The work has much consumed (and sometimes drained and overwhelmed) me, but I am very happy with the result. Given the tons of available literature on Scrum, it proved not an easy feat trying to still make a difference. Thanks to the generous and insightful contributions of the participating authors, I believe we have done that.
I enjoyed looking for commonalities and shared themes as essays poured in. I have tried to group and order the collected essays in a way that makes sense to the many seeking Scrum practitioners out there. It was a way to create some flow across the book:
- Part I. Start, Adopt, Repeat: 11 Things. Because adopting Scrum is more than just a one-time effort of introducing Scrum; it is a continual exercise of thinking, rethinking, and discovery.
- Part II. Products Deliver Value: 11 Things. Because in a complex world of unstable requirements and ever-evolving technologies, “product” provides a minimal form of stability to organize your work with Scrum.
- Part III. Collaboration Is Key: 10 Things. Because creating, sustaining, and evolving complex products and services in complex and changing environments requires collective intelligence, skills, and expertise.
- Part IV. Development Is Multifaceted Work: 12 Things. Because development of complex products (in often complex circumstances) requires more than technically producing work (like coding or programming only).

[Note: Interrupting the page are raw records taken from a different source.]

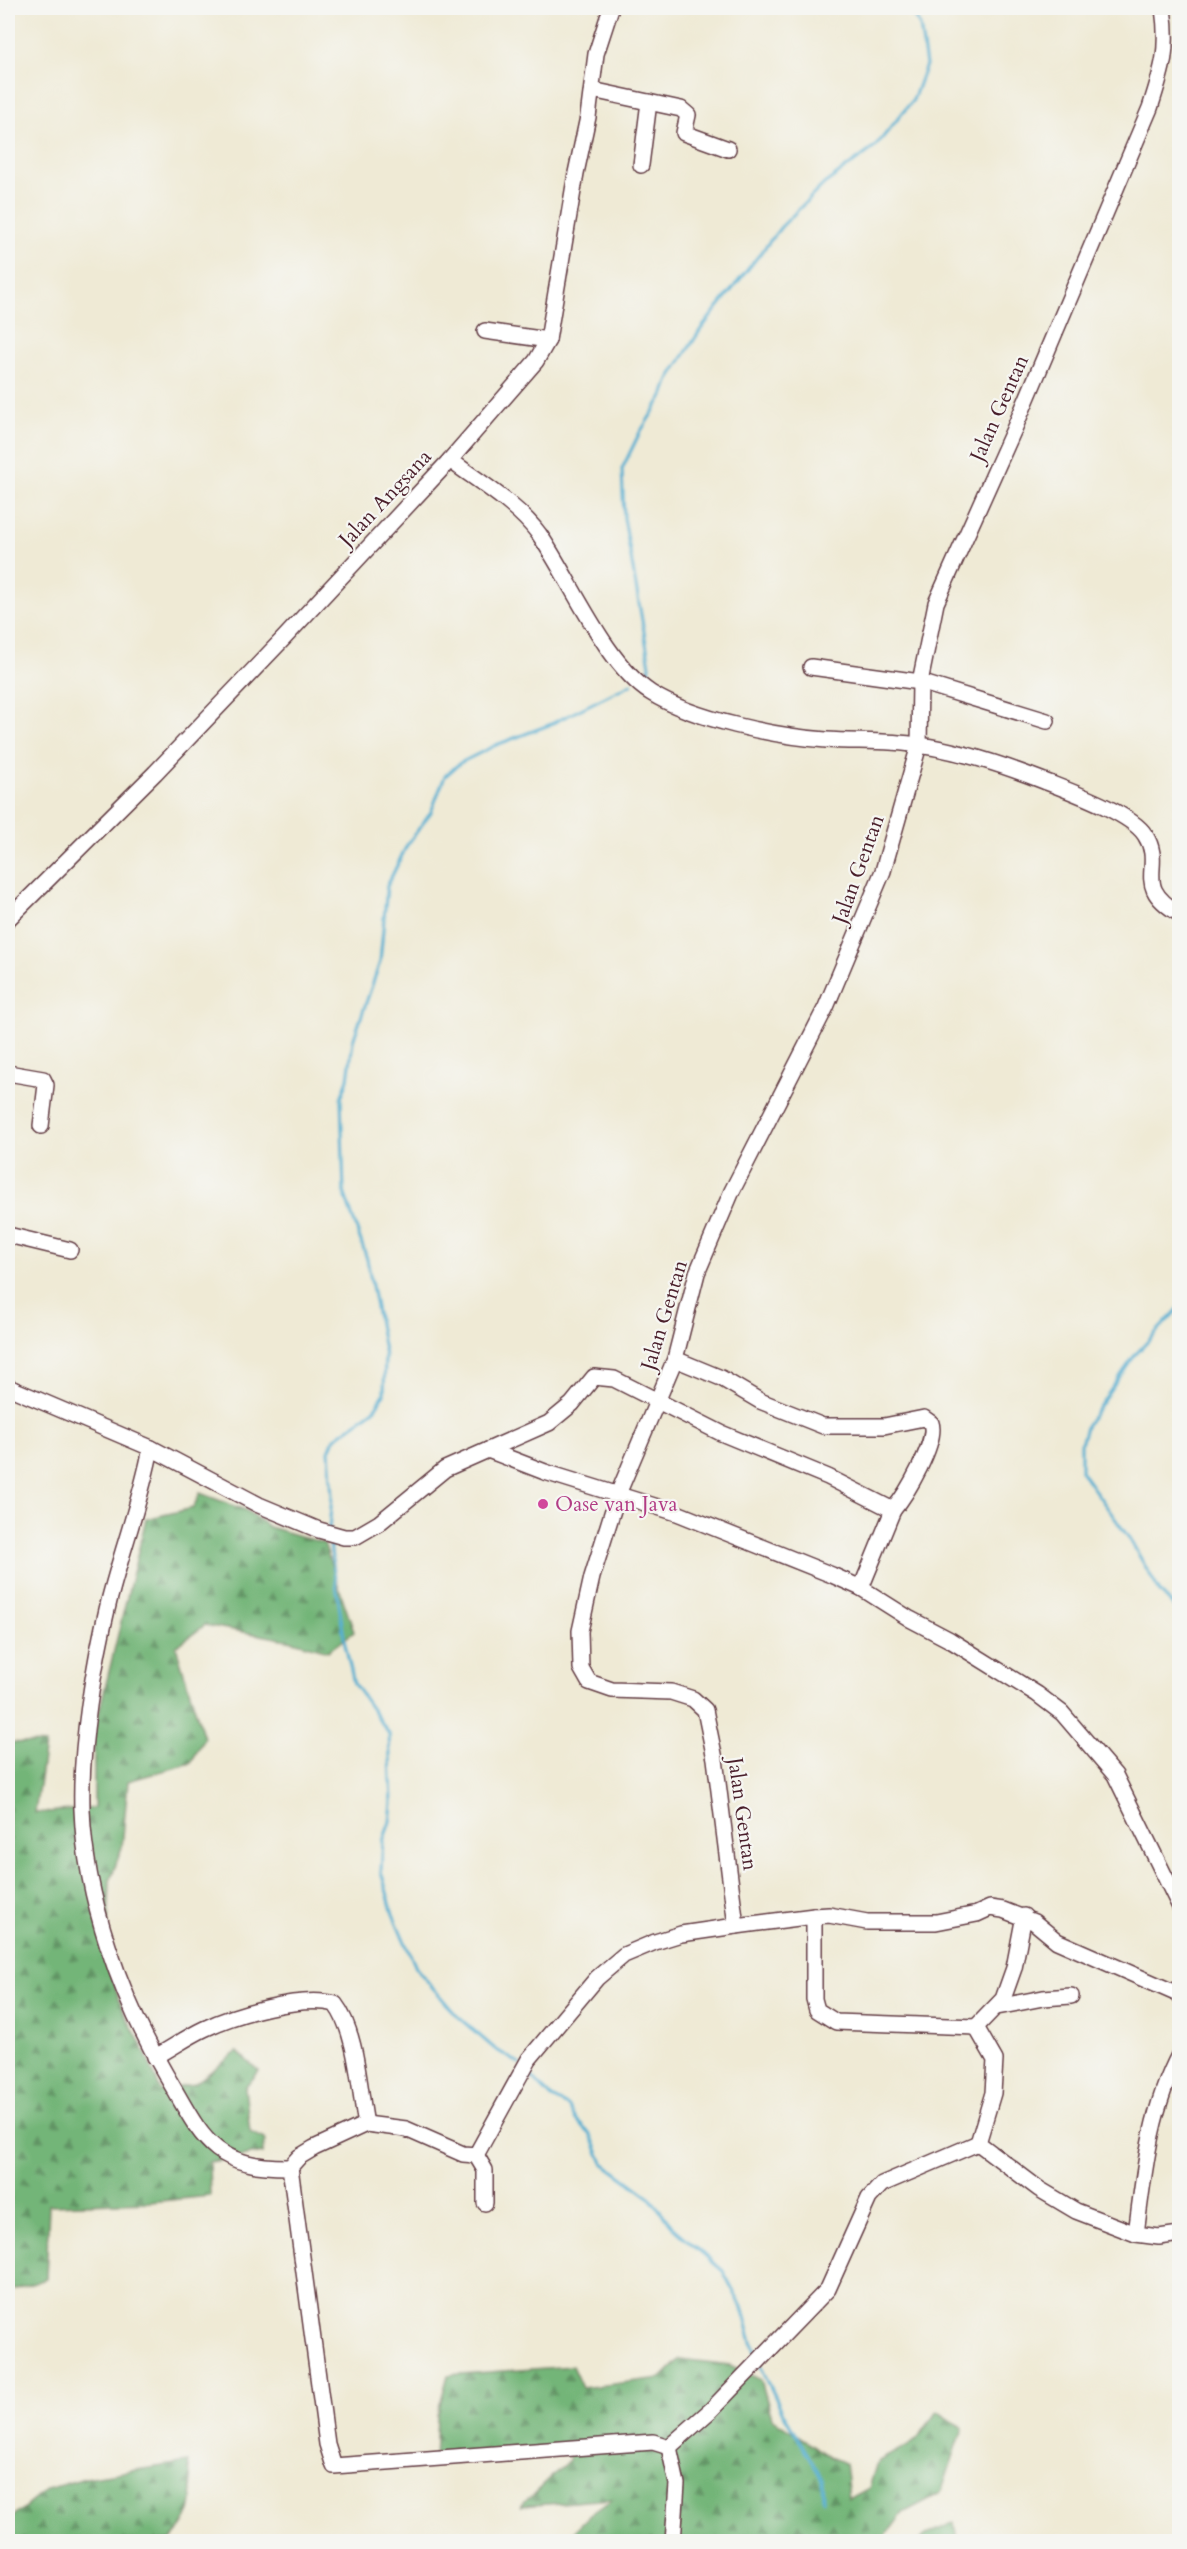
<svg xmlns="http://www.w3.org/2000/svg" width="1187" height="2549" font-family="Cardo,serif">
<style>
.forest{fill:url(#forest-firs);stroke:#5e6a52;stroke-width:1.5}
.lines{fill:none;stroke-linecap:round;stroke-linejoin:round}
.stream{stroke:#53aed1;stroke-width:3}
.minor-casing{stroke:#633d44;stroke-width:18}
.minor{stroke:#fff;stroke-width:15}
.hotel-dot{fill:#d1479c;stroke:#f6f6f2;stroke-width:2}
.labels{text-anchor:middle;stroke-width:4.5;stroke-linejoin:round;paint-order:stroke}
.street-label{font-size:21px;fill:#4a1f2b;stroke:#f6f6f2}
.hotel-label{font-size:21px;fill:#b23c85;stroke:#f6f6f2;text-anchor:start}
</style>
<defs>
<pattern id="forest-firs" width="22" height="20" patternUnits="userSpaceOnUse" patternTransform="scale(1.5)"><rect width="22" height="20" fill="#73b578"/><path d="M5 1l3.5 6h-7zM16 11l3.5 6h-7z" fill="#609363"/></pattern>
</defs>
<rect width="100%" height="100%" fill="#f6f6f2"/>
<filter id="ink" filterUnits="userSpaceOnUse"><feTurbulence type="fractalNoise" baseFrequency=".0167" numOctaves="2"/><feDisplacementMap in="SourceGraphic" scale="12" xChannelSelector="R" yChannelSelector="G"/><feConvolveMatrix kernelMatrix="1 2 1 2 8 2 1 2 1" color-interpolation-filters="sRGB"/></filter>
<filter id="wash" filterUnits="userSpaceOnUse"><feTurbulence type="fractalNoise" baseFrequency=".008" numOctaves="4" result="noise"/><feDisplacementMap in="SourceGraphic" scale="24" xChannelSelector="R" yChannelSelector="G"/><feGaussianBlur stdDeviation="1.35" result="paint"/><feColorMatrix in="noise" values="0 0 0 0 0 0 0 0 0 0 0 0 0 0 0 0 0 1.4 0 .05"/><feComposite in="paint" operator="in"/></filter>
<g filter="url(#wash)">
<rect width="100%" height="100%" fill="#efead5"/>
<g class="forest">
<polygon points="200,1493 245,1510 269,1527 324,1543 354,1632 328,1651 293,1641 205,1625 176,1647 204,1738 191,1763 128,1781 122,1847 110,1881 106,1962 123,2010 142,2046 161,2091 194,2084 237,2052 259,2071 245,2088 250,2132 265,2139 263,2153 209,2162 210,2196 150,2202 49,2205 46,2279 8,2292 8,1742 45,1744 35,1813 94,1808 94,1733 146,1519 193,1508"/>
<polygon points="680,2359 730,2365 761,2380 772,2418 832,2458 845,2463 849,2499 869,2488 877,2462 917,2440 937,2411 963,2428 941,2493 903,2513 882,2541 564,2541 590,2515 612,2499 521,2506 570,2459 567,2453 435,2462 437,2415 448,2375 572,2366 582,2388 661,2378"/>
<path d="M 188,2462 C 194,2500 197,2513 170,2541 L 8,2541 L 8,2521 L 47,2489 L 85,2478 Z"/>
<polygon points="954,2522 957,2541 920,2541 923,2537"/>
</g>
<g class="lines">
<g class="stream">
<polyline points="642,679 648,676 650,666 624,518 622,469 639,434 663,396 669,379 701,329 781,227 824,184 875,147 913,100 926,65 920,26 911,8"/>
<polyline points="1180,1307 1135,1355 1087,1424 1081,1443 1081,1471 1129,1538 1160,1592 1180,1613"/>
<polyline points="329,1529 332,1497 329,1451 334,1439 374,1410 384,1394 385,1356 367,1259 344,1192 341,1098 348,1079 353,1041 380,962 387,886 407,845 431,812 445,776 460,763 496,745 549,725 631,684"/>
<polyline points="329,1538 345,1644 354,1684 389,1734 392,1802 390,1822 383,1841 381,1871 393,1914 416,1968 457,2016 495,2049 520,2064"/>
<polyline points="528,2073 552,2098 569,2107 576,2120 591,2135 603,2163 649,2197 675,2229 723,2271 742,2307 756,2356"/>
<polyline points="760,2365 781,2409 822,2479 823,2500"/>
</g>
</g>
</g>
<g filter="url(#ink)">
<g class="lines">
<defs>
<g id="minor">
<path d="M 1163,8 C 1169,50 1163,68 1150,108 L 1015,427 L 936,603 L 920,682 L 919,745 L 883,871 L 826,1007 L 732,1191 L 697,1273 L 675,1359 L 618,1494 L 592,1577 L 580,1631 L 581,1668 L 589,1682 L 612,1690 L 671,1692 L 693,1699 L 705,1710 L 715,1759 L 736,1926 L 814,1916 L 814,1999 L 817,2010 L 836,2022 L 976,2027 L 995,2060 L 993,2093 L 978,2143 L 1039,2189 L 1076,2211 L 1136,2234 L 1159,2237 L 1180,2234"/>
<polyline points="592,90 681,109 688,115 684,133 728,149"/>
<polyline points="641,165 649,102"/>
<polyline points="485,331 548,340"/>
<path d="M 450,460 C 479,482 517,504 539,534 C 571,580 605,664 651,693 C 694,720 775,736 826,740 C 857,742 887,740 919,745 C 962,751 1003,765 1044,781 C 1069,791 1131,813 1145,835 C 1166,867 1130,885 1180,914"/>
<polyline points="811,667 920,682 1047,721"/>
<polyline points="8,919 155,773 284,638 450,460 536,361 548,340 576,173 588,117 596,54 611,8"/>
<polyline points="8,1073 43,1079 46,1085 41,1126"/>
<polyline points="8,1235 70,1250"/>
<path d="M 8,1387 L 151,1448 C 141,1500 122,1550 109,1601 C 94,1662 80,1747 82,1809 C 85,1898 121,1999 166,2075 C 202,2136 210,2168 290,2167 L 327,2444 L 334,2466 L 653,2442 L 669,2447 L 677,2484 L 673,2542"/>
<polyline points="151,1448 259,1505 319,1530 344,1537 355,1537 379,1523 445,1469 488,1450 545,1472 677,1513 832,1575 861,1588 910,1619 950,1640 1037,1694 1062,1713 1115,1775 1180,1907"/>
<path d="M 488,1450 L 549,1423 L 572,1404 L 594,1377 L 614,1379 L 721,1433 L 828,1477 L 893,1510 C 906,1495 938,1441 931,1423 L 924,1418 L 884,1426 L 823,1426 L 760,1401 L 721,1378 L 675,1359"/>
<polyline points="861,1588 893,1510"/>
<polyline points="814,1916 829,1915 867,1922 936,1922 977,1914 990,1908 1003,1910 1034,1922 1057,1941 1180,1995"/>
<polyline points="997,2007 1043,1998 1071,1996"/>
<polyline points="976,2027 1003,1999 1014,1968 1024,1916"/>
<path d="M 155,2057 C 172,2048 187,2037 204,2029 C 235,2014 301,1995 335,2004 C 357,2032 359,2089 366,2124"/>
<polyline points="476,2155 485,2170 485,2203"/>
<polyline points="290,2167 299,2157 314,2148 366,2124 406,2129 463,2154 476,2155 529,2059 597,1978 624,1955 655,1942 681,1934 736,1926"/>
<path d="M 1136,2234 C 1144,2172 1150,2109 1180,2053"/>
<polyline points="669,2447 711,2410 828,2289 869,2198 882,2184 978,2143"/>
</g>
</defs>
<use href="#minor" class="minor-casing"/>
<use href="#minor" class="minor"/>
</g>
</g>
<circle class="hotel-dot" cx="543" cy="1504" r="6"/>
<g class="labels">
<g class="street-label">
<text transform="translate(999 408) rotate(-66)" y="7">Jalan Gentan</text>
<text transform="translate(385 498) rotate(-47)" y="7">Jalan Angsana</text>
<text transform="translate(858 869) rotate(-70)" y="7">Jalan Gentan</text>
<text transform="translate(664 1315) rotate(-73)" y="7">Jalan Gentan</text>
<text transform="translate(743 1814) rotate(82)" y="7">Jalan Gentan</text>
</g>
<g class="hotel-label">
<text x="555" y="1511">Oase van Java</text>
</g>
</g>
<rect width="1187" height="2549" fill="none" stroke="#f6f6f2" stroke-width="30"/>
</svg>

- Part V. Events, Not Meetings: 10 Things. Because what are commonly called the Scrum meetings are actually events that provide specific opportunities for inspection and adaptation.
- Part VI. Mastery Does Matter: 12 Things. Because mastery matters not just for Scrum Masters, although they are quite important as masters of ceremony.
- Part VII. People, All Too Human: 8 Things. Because development is done by people, often resulting in work for people. And people are…people.
- Part VIII. Values Drive Behavior: 6 Things. Because Scrum is a framework of rules, principles, and…values. And values drive behavior.
- Part IX. Organizational Design: 9 Things. Because introducing Scrum is not possible without impacting the organization and existing organizational structures.
- Part X. Scrum Off Script: 8 Things. Because for Scrum practitioners to help shape the future of Scrum, we need imagination combined with historical awareness.
Fortunately, the essays can be read separately as well. At the end of the book, a Scrum Glossary was added, listing and explaining in the simplest way the terms used in the book.